• **Provided data**

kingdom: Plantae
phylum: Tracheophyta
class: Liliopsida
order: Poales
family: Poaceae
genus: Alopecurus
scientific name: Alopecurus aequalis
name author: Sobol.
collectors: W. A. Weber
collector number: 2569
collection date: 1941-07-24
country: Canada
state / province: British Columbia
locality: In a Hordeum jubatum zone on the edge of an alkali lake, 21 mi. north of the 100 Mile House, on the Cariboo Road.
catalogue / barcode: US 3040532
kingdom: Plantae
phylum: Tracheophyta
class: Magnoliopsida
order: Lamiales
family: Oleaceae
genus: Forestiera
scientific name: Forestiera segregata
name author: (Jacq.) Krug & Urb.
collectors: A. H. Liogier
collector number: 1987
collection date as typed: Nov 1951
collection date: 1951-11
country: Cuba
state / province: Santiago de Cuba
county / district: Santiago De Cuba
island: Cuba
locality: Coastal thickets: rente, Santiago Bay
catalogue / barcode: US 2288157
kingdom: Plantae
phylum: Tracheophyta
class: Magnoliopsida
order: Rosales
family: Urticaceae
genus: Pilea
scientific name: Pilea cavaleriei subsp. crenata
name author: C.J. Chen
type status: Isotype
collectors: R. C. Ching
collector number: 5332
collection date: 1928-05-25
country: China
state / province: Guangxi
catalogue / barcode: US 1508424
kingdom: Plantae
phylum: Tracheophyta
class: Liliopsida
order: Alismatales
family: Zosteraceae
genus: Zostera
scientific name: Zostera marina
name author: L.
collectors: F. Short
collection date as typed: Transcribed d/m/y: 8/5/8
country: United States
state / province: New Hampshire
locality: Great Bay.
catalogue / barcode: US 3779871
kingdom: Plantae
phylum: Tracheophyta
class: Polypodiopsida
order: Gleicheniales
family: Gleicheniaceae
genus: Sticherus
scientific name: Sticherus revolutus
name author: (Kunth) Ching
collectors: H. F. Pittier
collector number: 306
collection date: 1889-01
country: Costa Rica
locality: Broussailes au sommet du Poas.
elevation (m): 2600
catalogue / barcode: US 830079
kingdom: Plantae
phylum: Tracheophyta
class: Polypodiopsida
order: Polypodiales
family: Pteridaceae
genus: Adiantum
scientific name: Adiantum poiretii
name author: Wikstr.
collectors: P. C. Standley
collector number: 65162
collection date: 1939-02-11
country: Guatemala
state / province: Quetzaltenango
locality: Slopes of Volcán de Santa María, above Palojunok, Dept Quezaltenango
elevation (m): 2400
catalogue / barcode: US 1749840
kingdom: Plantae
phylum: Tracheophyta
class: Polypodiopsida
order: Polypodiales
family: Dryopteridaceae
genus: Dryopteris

• **Task objective**
Give the rows from the first one through the line containing "scientific name: Zostera marina", inclusive, as a two-column CSV with the headers field and value. Write one line per row, put each entry in quotation marks, and replace any line breaks with spaces.

• **Full answer**
field,value
"kingdom:","Plantae"
"phylum:","Tracheophyta"
"class:","Liliopsida"
"order:","Poales"
"family:","Poaceae"
"genus:","Alopecurus"
"scientific name:","Alopecurus aequalis"
"name author:","Sobol."
"collectors:","W. A. Weber"
"collector number:","2569"
"collection date:","1941-07-24"
"country:","Canada"
"state / province:","British Columbia"
"locality:","In a Hordeum jubatum zone on the edge of an alkali lake, 21 mi. north of the 100 Mile House, on the Cariboo Road."
"catalogue / barcode:","US 3040532"
"kingdom:","Plantae"
"phylum:","Tracheophyta"
"class:","Magnoliopsida"
"order:","Lamiales"
"family:","Oleaceae"
"genus:","Forestiera"
"scientific name:","Forestiera segregata"
"name author:","(Jacq.) Krug & Urb."
"collectors:","A. H. Liogier"
"collector number:","1987"
"collection date as typed:","Nov 1951"
"collection date:","1951-11"
"country:","Cuba"
"state / province:","Santiago de Cuba"
"county / district:","Santiago De Cuba"
"island:","Cuba"
"locality:","Coastal thickets: rente, Santiago Bay"
"catalogue / barcode:","US 2288157"
"kingdom:","Plantae"
"phylum:","Tracheophyta"
"class:","Magnoliopsida"
"order:","Rosales"
"family:","Urticaceae"
"genus:","Pilea"
"scientific name:","Pilea cavaleriei subsp. crenata"
"name author:","C.J. Chen"
"type status:","Isotype"
"collectors:","R. C. Ching"
"collector number:","5332"
"collection date:","1928-05-25"
"country:","China"
"state / province:","Guangxi"
"catalogue / barcode:","US 1508424"
"kingdom:","Plantae"
"phylum:","Tracheophyta"
"class:","Liliopsida"
"order:","Alismatales"
"family:","Zosteraceae"
"genus:","Zostera"
"scientific name:","Zostera marina"